Beverly McCurley, a flight attendant for Southwest Airlines, told police she got involved when passengers complained a mother on the plane was hitting her 13-month-old daughter in the face to stop her from crying, The Associated Press reports.
McCurley found the baby’s parents fighting furiously, and saw the mother, Lee Ann Cid, “strike the child with an open hand on the face,” according to ABC News.
“The mother appeared agitated with the child,” reads the police report. “The husband continued to yell at his wife to shut up due to her screaming at the child.”

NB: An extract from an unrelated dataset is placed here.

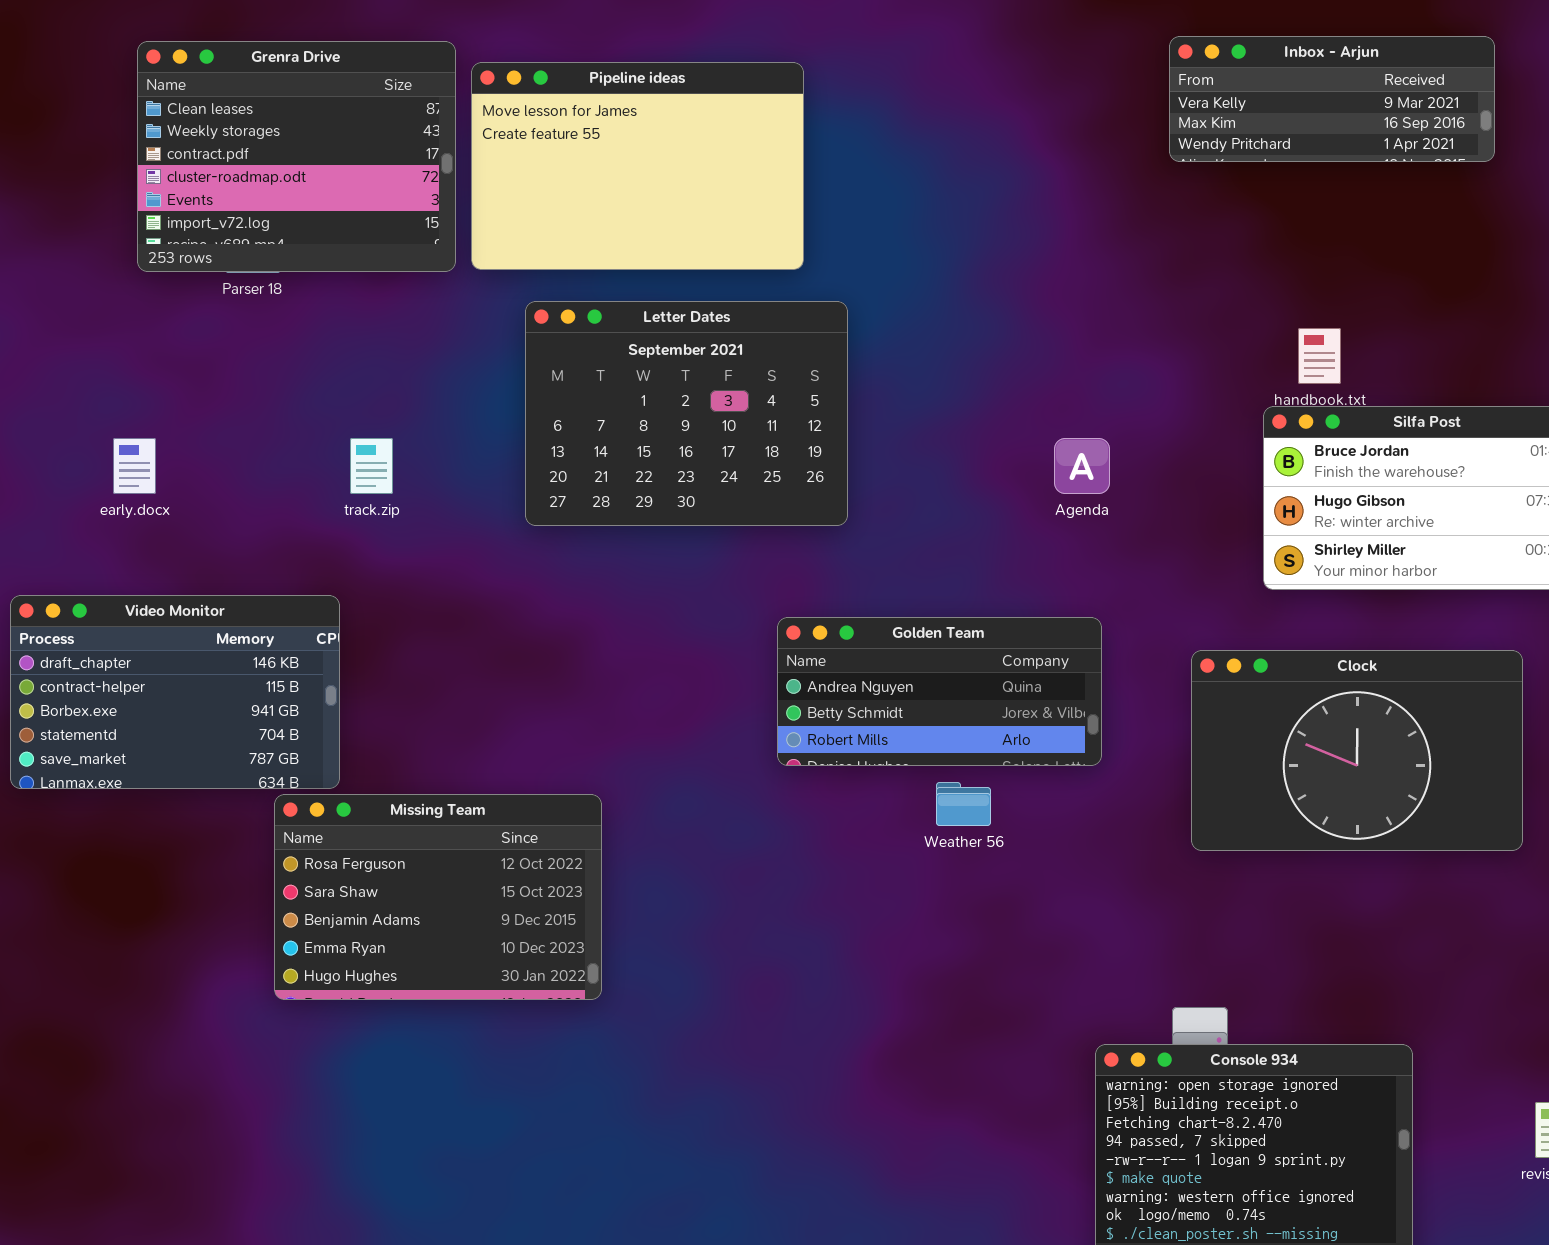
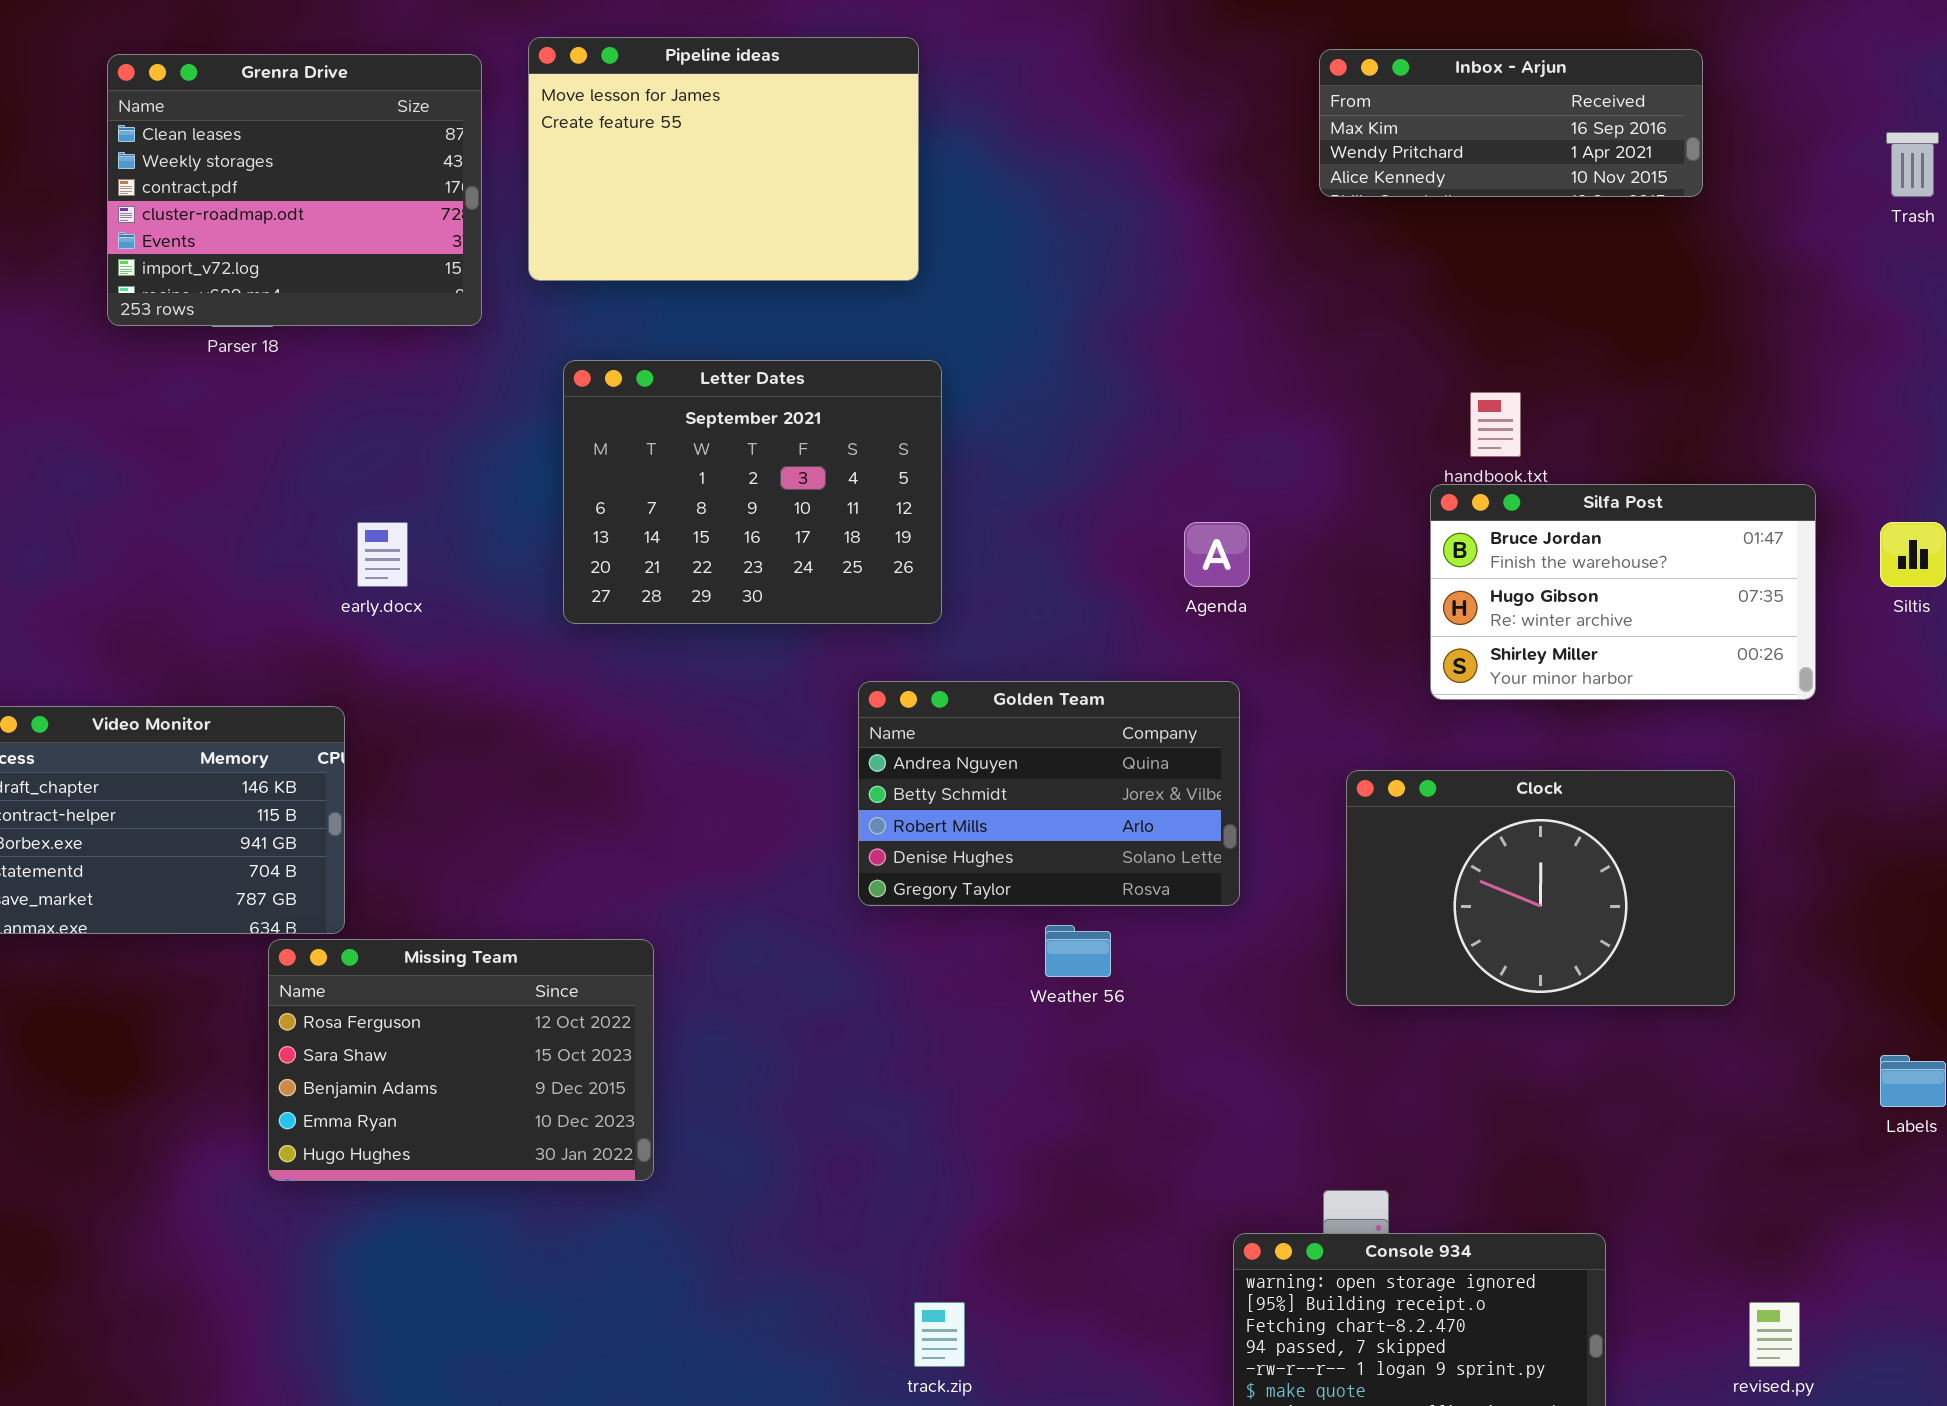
Inbox - Arjun: [1169,36,1495,162] -> [1319,49,1703,197], scrolled down 1 row
Pipeline ideas: [471,62,804,270] -> [528,37,919,281], moved
early.docx: [113,438,156,494] -> [357,522,408,587], moved
track.zip: [350,438,393,494] -> [914,1302,965,1367], moved
Golden Team: [777,617,1102,766] -> [858,681,1240,906], resized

When the plane landed in Albuquerque, paramedics checked the baby while Lee Ann and her husband Joseph met with aviation police.
The police also interviewed McCurley and some of the passengers who witnessed the scene.
After determining the mother’s behavior appeared to be an isolated case, the police returned the baby to the parents, who did not receive a citation and were allowed to continue to their final destination.
The child did have a black eye, ABC reports, but the Cids told police it was caused by an uncle’s dog.
Whitney Eichinger, a representative for Southwest Airlines, confirmed that an incident had taken place on the flight, but denied that McCurley had taken custody of the child in flight.
“What you read about the flight attendant taking the baby is not the case. She did it as a ‘Would you like me to bounce your baby for you?’” Eichinger told ABC.
“The family on board was having an altercation and their young child was upset. Our flight attendant offered to the parent — offered to hold the child on board. Our attendants do that from time to time just to soothe the crying babies because they are used to walking up and down the aisles.”
Police disagreed, telling ABC that McCurley took the baby to remove her from harm’s way.
“I think it was a solid move from the part of the flight attendant to take custody of the child,” airport police chief Marshall Katz said. “It neutralized the situation, it calmed everybody down.”